Young pauses before answering: “None of us are willing to die for it.”
Her words hang over what feels to me like an uncomfortable silence before the applause takes hold and she leaves the stage.
In June, Edinburg’s new convention center will play host to the next UFO conference, with headlining experts on the Roswell crash and alien abductions. Del Rio will repeat its UFO festival next year as well. Uriarte says they like to vary the subjects—government conspiracies, alien sightings, cattle mutilations—and find new speakers to keep the programming fresh.
On Saturday night in Del Rio, the packed theater empties onto Main Street and the crowd parades to a downtown park. The festival’s VIPs ride a flatbed trailer complete with a lit-up silver UFO. Beside a pagoda, Langford announces the winner of the costume contest: a local family doctor who, like his wife, is wearing bright-green face paint, an olive-green jumpsuit and a pair of antennae. Their little black dog is wearing an alien costume too. For besting the other contenders, the doctor wins tickets to Roswell’s UFO museum, a Fire in the Sky DVD, and a free trip to the Gatti’s Pizza buffet.
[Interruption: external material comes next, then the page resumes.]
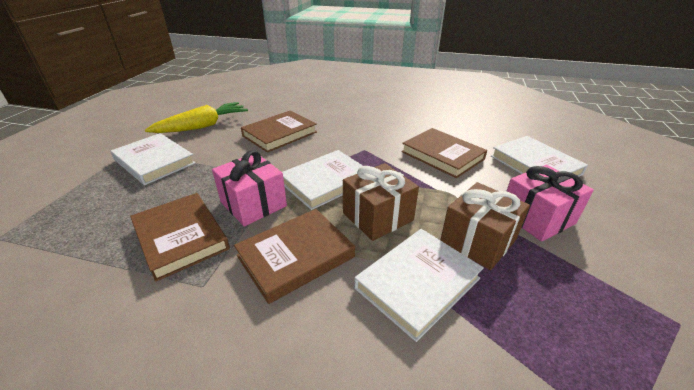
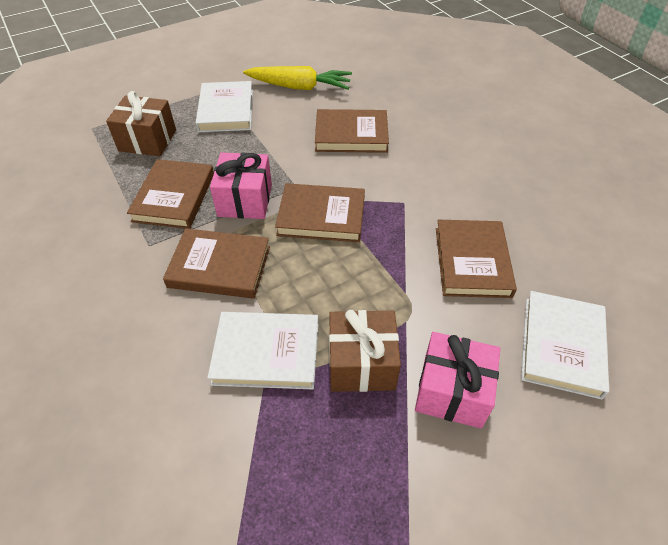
camera: 45 degrees right, 15 degrees up
white book [282,150,363,210] -> brown book [275,183,365,242]
brown gift [343,163,419,241] -> brown gift moved to [106,91,176,156]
Walton and Friedman hold court at a folding table nearby, posing for photos and signing books. Friedman tells me later that this is his favorite time of any festival: chewing over mysteries with the locals. Though he remains as pedantic offstage as on, he’s charming one-on-one and seems younger in this context than his 78 years. As Friedman fields metaphysical theories from strangers, Walton answers questions about his abduction. The small crowd leans in to hear more, locals and out-of-towners, devout believers and agnostics alike, sharing the glow of the trees strung with lights, wondering together at the darkness all around.